İsrail´in Müslümanlara ait toprakları, iş yerlerini, evleri, ibadethaneleri gasp ederek, kültürel bir soykırım uyguladığını ifade eden Erdoğan, konuşmasını şöyle sürdürdü:
"Buralara bir kaç tane büyükelçilik getirmek, başkonsolosluk taşımak suretiyle eğer Kudüs´ün şahs-ı manevisini yok edeceğinizi zannediyorsanız kendinizi aldatıyorsunuz. Bununla bunu yok edemezsiniz. 1967 yılındaki Filistin haritasıyla 2018´deki haritayı karşılaştırmak, başka hiçbir söze gerek kalmadan Filistin´de yaşanan bu kültürel soykırımı ortaya koyacaktır. Şüphesiz İsrail´in işgal faaliyetlerini, bu denli pervasızca yapabilmesinin en önemli sebebi, bazı Birleşmiş Milletler Güvenlik Konseyi üyelerinden aldığı destektir.
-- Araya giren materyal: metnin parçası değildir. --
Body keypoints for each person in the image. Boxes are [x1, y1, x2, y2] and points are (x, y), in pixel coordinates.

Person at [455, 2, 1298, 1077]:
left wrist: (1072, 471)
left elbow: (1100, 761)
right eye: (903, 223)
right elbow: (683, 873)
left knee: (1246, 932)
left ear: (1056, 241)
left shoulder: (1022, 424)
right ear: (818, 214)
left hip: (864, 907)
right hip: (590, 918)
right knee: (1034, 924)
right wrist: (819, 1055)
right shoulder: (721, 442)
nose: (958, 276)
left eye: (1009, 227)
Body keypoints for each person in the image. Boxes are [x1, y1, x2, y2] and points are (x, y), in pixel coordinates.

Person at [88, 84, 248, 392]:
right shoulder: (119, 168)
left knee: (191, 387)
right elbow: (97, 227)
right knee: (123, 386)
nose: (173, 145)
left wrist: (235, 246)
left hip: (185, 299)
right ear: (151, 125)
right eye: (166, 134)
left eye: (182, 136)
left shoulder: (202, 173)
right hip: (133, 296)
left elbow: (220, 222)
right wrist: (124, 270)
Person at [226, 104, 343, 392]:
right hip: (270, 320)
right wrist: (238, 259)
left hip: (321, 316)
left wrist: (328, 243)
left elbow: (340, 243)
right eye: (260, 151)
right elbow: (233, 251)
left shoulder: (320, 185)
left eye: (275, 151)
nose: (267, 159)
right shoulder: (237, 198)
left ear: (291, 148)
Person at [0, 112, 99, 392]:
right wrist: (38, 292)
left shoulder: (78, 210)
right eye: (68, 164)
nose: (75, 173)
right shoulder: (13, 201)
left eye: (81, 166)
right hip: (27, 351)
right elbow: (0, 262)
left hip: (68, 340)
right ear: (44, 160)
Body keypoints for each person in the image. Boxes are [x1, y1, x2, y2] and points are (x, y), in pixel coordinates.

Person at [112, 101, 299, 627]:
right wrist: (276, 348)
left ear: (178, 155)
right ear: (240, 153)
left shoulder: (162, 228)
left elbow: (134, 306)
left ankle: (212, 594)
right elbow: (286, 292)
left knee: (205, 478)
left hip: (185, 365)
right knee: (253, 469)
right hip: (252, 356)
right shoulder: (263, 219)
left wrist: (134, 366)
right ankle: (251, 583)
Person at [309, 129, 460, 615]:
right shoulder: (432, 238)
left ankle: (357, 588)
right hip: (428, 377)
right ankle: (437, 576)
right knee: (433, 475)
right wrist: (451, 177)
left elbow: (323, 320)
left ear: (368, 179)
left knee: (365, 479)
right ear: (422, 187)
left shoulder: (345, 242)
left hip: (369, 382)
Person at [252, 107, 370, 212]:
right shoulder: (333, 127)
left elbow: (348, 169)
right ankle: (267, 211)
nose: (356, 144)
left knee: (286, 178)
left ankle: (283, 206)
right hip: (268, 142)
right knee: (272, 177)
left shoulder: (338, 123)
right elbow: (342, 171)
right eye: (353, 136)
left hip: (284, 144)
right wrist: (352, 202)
Onun için ´Dünya 5´ten büyüktür.´ diyorum. Zira Birleşmiş Milletler Güvenlik Konseyinin 5 daimi üyesinin bir tanesinin iki dudağı arasında sıkışmış kalan bu dünya, adil bir dünya olamaz, bu Birleşmiş Milletler adil olamaz. Onun için reforma ihtiyacı var. Bütün bunlara rağmen İslam İşbirliği Teşkilatı olarak başlattığımız girişimler, hamdolsun Birleşmiş Milletler Genel Kurulundan 127 olumlu oy, 7 tane karşı oyla geçmiştir. İstediğimiz gibi geçmiştir. Ne Amerika ne İsrail, yaptıkları bütün gayretlere rağmen hedeflerine ulaşamamıştır."
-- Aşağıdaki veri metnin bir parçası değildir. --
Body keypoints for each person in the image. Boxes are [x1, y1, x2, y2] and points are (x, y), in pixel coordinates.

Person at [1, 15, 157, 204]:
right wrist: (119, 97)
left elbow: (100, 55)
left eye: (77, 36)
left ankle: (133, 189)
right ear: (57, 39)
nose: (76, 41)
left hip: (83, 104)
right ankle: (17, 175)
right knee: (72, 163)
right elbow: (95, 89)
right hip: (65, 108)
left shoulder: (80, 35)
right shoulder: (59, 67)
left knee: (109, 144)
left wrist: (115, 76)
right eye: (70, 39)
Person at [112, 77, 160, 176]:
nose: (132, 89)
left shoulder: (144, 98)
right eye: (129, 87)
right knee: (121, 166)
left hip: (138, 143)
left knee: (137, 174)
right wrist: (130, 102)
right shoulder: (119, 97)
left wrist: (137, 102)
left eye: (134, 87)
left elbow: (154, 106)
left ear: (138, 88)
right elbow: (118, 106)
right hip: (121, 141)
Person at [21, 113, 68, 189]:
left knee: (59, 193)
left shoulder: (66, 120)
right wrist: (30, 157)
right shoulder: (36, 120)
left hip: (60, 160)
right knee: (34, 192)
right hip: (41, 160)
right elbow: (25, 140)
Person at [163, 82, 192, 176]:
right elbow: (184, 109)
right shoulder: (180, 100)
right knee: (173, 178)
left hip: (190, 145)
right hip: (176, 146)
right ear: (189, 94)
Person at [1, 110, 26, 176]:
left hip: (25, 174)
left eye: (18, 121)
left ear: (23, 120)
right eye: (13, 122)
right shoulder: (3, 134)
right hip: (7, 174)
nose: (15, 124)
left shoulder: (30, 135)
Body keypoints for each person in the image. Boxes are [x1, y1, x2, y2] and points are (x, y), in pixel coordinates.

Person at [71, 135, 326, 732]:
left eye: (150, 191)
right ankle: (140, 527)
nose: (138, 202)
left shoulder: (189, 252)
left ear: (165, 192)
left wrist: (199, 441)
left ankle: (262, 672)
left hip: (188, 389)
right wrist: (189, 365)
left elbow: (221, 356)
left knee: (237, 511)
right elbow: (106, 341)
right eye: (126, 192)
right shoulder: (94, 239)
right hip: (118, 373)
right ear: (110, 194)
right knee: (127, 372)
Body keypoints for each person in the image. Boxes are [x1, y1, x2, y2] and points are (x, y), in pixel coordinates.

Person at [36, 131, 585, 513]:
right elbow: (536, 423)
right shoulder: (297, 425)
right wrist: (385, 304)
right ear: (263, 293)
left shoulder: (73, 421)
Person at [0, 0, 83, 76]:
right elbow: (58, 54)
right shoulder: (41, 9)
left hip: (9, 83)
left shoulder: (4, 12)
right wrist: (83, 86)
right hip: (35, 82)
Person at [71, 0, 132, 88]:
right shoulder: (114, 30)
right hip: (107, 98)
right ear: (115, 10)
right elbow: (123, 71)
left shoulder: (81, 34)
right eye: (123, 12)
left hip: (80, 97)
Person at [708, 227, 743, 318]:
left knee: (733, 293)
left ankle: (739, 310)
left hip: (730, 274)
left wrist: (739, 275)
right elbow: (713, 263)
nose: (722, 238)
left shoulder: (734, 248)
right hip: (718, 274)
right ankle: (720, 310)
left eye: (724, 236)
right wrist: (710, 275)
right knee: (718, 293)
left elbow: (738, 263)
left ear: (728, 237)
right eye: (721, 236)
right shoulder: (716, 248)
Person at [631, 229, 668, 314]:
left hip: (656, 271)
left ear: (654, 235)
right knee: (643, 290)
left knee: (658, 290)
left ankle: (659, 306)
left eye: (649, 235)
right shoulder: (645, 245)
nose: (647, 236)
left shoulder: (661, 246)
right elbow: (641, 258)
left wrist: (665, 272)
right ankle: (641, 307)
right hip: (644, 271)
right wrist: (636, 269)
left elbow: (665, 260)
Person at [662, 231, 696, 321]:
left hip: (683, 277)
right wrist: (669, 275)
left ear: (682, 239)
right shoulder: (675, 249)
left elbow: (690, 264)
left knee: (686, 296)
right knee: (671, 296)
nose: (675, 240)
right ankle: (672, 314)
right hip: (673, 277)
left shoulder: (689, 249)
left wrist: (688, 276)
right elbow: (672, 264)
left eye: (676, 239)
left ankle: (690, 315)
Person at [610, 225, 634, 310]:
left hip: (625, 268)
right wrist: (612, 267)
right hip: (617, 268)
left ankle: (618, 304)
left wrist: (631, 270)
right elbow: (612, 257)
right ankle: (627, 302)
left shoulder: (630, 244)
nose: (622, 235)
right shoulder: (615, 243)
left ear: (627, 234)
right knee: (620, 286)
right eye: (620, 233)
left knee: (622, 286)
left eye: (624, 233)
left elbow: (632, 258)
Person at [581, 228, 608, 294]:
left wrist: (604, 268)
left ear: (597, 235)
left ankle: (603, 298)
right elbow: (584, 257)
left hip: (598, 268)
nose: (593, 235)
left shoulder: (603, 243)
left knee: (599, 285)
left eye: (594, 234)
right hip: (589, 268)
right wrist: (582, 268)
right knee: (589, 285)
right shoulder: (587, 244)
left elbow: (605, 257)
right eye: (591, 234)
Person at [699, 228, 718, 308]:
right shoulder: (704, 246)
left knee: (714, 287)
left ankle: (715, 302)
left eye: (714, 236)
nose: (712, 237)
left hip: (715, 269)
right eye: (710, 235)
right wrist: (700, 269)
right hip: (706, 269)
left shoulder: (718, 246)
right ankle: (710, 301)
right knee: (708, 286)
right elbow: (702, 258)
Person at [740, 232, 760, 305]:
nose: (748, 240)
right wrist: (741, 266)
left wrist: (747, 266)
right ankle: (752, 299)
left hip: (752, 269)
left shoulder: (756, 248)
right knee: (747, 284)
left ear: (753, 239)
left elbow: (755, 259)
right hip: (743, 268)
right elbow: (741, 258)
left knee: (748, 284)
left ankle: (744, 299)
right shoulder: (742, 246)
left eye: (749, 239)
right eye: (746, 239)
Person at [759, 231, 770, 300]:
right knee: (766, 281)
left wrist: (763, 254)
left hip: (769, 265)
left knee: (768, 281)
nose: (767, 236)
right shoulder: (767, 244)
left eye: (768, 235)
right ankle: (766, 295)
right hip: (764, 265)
´Top oynayan çocuklara bomba yağdırmak bir insanlık suçudur´
Erdoğan, Amerikan yönetiminin yanı sıra bazı Avrupa ülkelerinin, 2. Dünya Savaşı´nda yaşanan sahnelerin utancıyla İsrail´in işgal politikalarına ses çıkarmadığını, 2. Dünya Savaşı esnasında Avrupa´daki Musevilere yapılan insanlık dışı katliamların faturasının masum Filistinlilere kesildiğini, 70 yıl önce başkalarının işlediği cürümlerin bedelini bugün Filistinlilerin ödemek zorunda kaldığını anlattı.
2. Dünya Savaşı sırasında Avrupa´daki Musevilere yapılan zulümleri aratmayacak baskılara, yıldırma ve şiddet politikalarına, bugün Filistin halkının maruz bırakıldığını belirten Erdoğan, şunları söyledi:
"Bizim açımızdan faili kim olursa olsun bunların her ikisi de katliamdır, vahşettir, zulümdür. Holokost nasıl insanlık dışı bir suçsa, Gazze sahilinde top oynayan çocuklara bomba yağdırmak da aynı derecede ağır bir insanlık suçudur. Babasının sırtını siper almış şekilde can veren Muhammed Durra´nın görüntüsü nasıl yüreğimizi dağlıyorsa, bir insan, 2 tane kız evladı olan bir baba olarak Anne Frank´ın hikayesi de içimizi böyle kanatıyor. Biz, mazlumlar arasında ayrım yapmadığımız gibi zalimler arasında da ayrım yapmıyoruz. Biz siyasi çıkar uğruna asla insanların acılarını yarıştırmıyoruz. Nerede bir adaletsizlik, zulüm varsa, kimliğine, inancına, etnik ve kültürel aidiyetine bakmadan tavrımızı ortaya koyuyoruz. Ancak, birileri her eleştiriyi, vahşet ve katliama yönelik her haklı tepkiyi hemen antisemitizm yaftasıyla önemsiz hale getirmeye çalışıyor. İsrail´in işlediği cinayetlere sessiz kalmayanlar hakkında, özellikle kontrol altında tuttukları uluslararası medyada hemen antisemitist propagandası yapılıyor. İsrail´in şımarıklıklarına tepki göstermek, asla antisemitizm değildir. Yanlışa yanlış, doğruya doğru demekten bizi kimse alıkoyamaz. Bizim medeniyetimizde bir insana sırf inancından, etnik kökeninden, ırkından veya ten renginden dolayı düşmanlık edilmez. Bunun için bizim tarihimizde sömürgecilik lekesi de soykırım suçu da yoktur. Biz böyle tertemiz bir tarihe sahibiz."